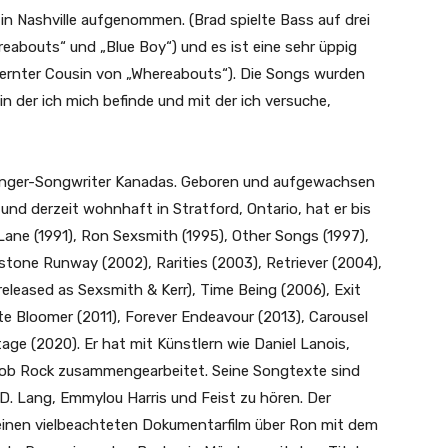
 in Nashville aufgenommen. (Brad spielte Bass auf drei
eabouts“ und „Blue Boy“) und es ist eine sehr üppig
tfernter Cousin von „Whereabouts“). Die Songs wurden
in der ich mich befinde und mit der ich versuche,
 Singer-Songwriter Kanadas. Geboren und aufgewachsen
e und derzeit wohnhaft in Stratford, Ontario, hat er bis
Lane (1991), Ron Sexsmith (1995), Other Songs (1997),
stone Runway (2002), Rarities (2003), Retriever (2004),
eleased as Sexsmith & Kerr), Time Being (2006), Exit
te Bloomer (2011), Forever Endeavour (2013), Carousel
age (2020). Er hat mit Künstlern wie Daniel Lanois,
Bob Rock zusammengearbeitet. Seine Songtexte sind
D. Lang, Emmylou Harris und Feist zu hören. Der
inen vielbeachteten Dokumentarfilm über Ron mit dem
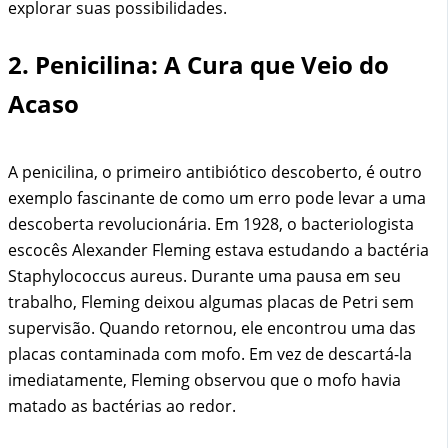
explorar suas possibilidades.
2. Penicilina: A Cura que Veio do
Acaso
A penicilina, o primeiro antibiótico descoberto, é outro
exemplo fascinante de como um erro pode levar a uma
descoberta revolucionária. Em 1928, o bacteriologista
escocês Alexander Fleming estava estudando a bactéria
Staphylococcus aureus. Durante uma pausa em seu
trabalho, Fleming deixou algumas placas de Petri sem
supervisão. Quando retornou, ele encontrou uma das
placas contaminada com mofo. Em vez de descartá-la
imediatamente, Fleming observou que o mofo havia
matado as bactérias ao redor.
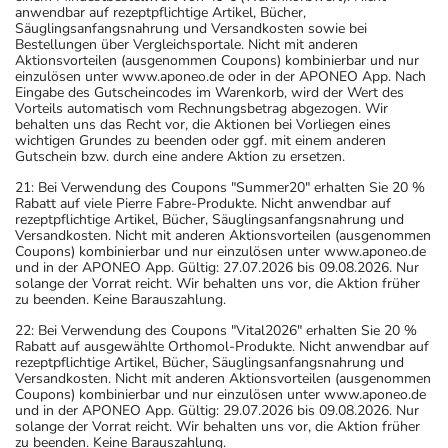
anwendbar auf rezeptpflichtige Artikel, Bücher,
Säuglingsanfangsnahrung und Versandkosten sowie bei
Bestellungen über Vergleichsportale. Nicht mit anderen
Aktionsvorteilen (ausgenommen Coupons) kombinierbar und nur
einzulösen unter www.aponeo.de oder in der APONEO App. Nach
Eingabe des Gutscheincodes im Warenkorb, wird der Wert des
Vorteils automatisch vom Rechnungsbetrag abgezogen. Wir
behalten uns das Recht vor, die Aktionen bei Vorliegen eines
wichtigen Grundes zu beenden oder ggf. mit einem anderen
Gutschein bzw. durch eine andere Aktion zu ersetzen.
21: Bei Verwendung des Coupons "Summer20" erhalten Sie 20 %
Rabatt auf viele Pierre Fabre-Produkte. Nicht anwendbar auf
rezeptpflichtige Artikel, Bücher, Säuglingsanfangsnahrung und
Versandkosten. Nicht mit anderen Aktionsvorteilen (ausgenommen
Coupons) kombinierbar und nur einzulösen unter www.aponeo.de
und in der APONEO App. Gültig: 27.07.2026 bis 09.08.2026. Nur
solange der Vorrat reicht. Wir behalten uns vor, die Aktion früher
zu beenden. Keine Barauszahlung.
22: Bei Verwendung des Coupons "Vital2026" erhalten Sie 20 %
Rabatt auf ausgewählte Orthomol-Produkte. Nicht anwendbar auf
rezeptpflichtige Artikel, Bücher, Säuglingsanfangsnahrung und
Versandkosten. Nicht mit anderen Aktionsvorteilen (ausgenommen
Coupons) kombinierbar und nur einzulösen unter www.aponeo.de
und in der APONEO App. Gültig: 29.07.2026 bis 09.08.2026. Nur
solange der Vorrat reicht. Wir behalten uns vor, die Aktion früher
zu beenden. Keine Barauszahlung.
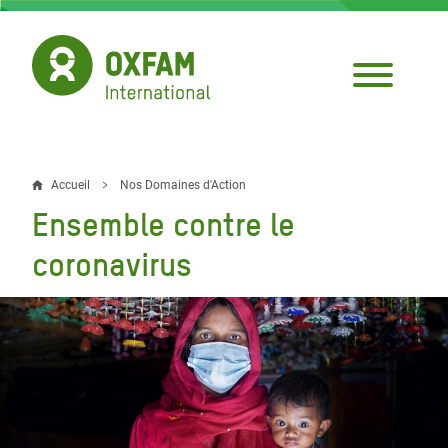
Aller
au
contenu
principal
Accueil
Nos Domaines d'Action
Fil
Ensemble contre le
d'Ariane
coronavirus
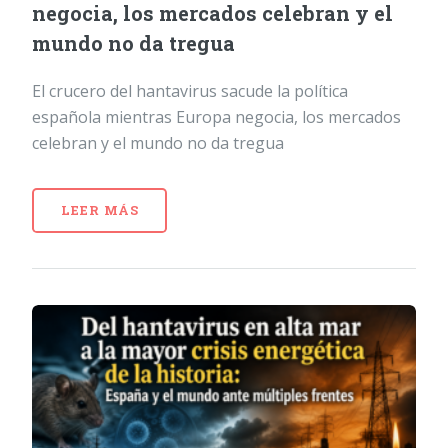
negocia, los mercados celebran y el
mundo no da tregua
El crucero del hantavirus sacude la política
española mientras Europa negocia, los mercados
celebran y el mundo no da tregua
LEER MÁS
○ ○ ○ ○ ○
[WORK REQUIRED]
A picture-free version of all the records, repeated exactly, is what to return.

[RESPONSE BOX]
 in Nashville aufgenommen. (Brad spielte Bass auf drei
eabouts“ und „Blue Boy“) und es ist eine sehr üppig
tfernter Cousin von „Whereabouts“). Die Songs wurden
in der ich mich befinde und mit der ich versuche,
 Singer-Songwriter Kanadas. Geboren und aufgewachsen
e und derzeit wohnhaft in Stratford, Ontario, hat er bis
Lane (1991), Ron Sexsmith (1995), Other Songs (1997),
stone Runway (2002), Rarities (2003), Retriever (2004),
eleased as Sexsmith & Kerr), Time Being (2006), Exit
te Bloomer (2011), Forever Endeavour (2013), Carousel
age (2020). Er hat mit Künstlern wie Daniel Lanois,
Bob Rock zusammengearbeitet. Seine Songtexte sind
D. Lang, Emmylou Harris und Feist zu hören. Der
inen vielbeachteten Dokumentarfilm über Ron mit dem
explorar suas possibilidades.
2. Penicilina: A Cura que Veio do
Acaso
A penicilina, o primeiro antibiótico descoberto, é outro
exemplo fascinante de como um erro pode levar a uma
descoberta revolucionária. Em 1928, o bacteriologista
escocês Alexander Fleming estava estudando a bactéria
Staphylococcus aureus. Durante uma pausa em seu
trabalho, Fleming deixou algumas placas de Petri sem
supervisão. Quando retornou, ele encontrou uma das
placas contaminada com mofo. Em vez de descartá-la
imediatamente, Fleming observou que o mofo havia
matado as bactérias ao redor.
anwendbar auf rezeptpflichtige Artikel, Bücher,
Säuglingsanfangsnahrung und Versandkosten sowie bei
Bestellungen über Vergleichsportale. Nicht mit anderen
Aktionsvorteilen (ausgenommen Coupons) kombinierbar und nur
einzulösen unter www.aponeo.de oder in der APONEO App. Nach
Eingabe des Gutscheincodes im Warenkorb, wird der Wert des
Vorteils automatisch vom Rechnungsbetrag abgezogen. Wir
behalten uns das Recht vor, die Aktionen bei Vorliegen eines
wichtigen Grundes zu beenden oder ggf. mit einem anderen
Gutschein bzw. durch eine andere Aktion zu ersetzen.
21: Bei Verwendung des Coupons "Summer20" erhalten Sie 20 %
Rabatt auf viele Pierre Fabre-Produkte. Nicht anwendbar auf
rezeptpflichtige Artikel, Bücher, Säuglingsanfangsnahrung und
Versandkosten. Nicht mit anderen Aktionsvorteilen (ausgenommen
Coupons) kombinierbar und nur einzulösen unter www.aponeo.de
und in der APONEO App. Gültig: 27.07.2026 bis 09.08.2026. Nur
solange der Vorrat reicht. Wir behalten uns vor, die Aktion früher
zu beenden. Keine Barauszahlung.
22: Bei Verwendung des Coupons "Vital2026" erhalten Sie 20 %
Rabatt auf ausgewählte Orthomol-Produkte. Nicht anwendbar auf
rezeptpflichtige Artikel, Bücher, Säuglingsanfangsnahrung und
Versandkosten. Nicht mit anderen Aktionsvorteilen (ausgenommen
Coupons) kombinierbar und nur einzulösen unter www.aponeo.de
und in der APONEO App. Gültig: 29.07.2026 bis 09.08.2026. Nur
solange der Vorrat reicht. Wir behalten uns vor, die Aktion früher
zu beenden. Keine Barauszahlung.
Aller
au
contenu
principal
Accueil
Nos Domaines d'Action
Fil
Ensemble contre le
d'Ariane
coronavirus
negocia, los mercados celebran y el
mundo no da tregua
El crucero del hantavirus sacude la política
española mientras Europa negocia, los mercados
celebran y el mundo no da tregua
LEER MÁS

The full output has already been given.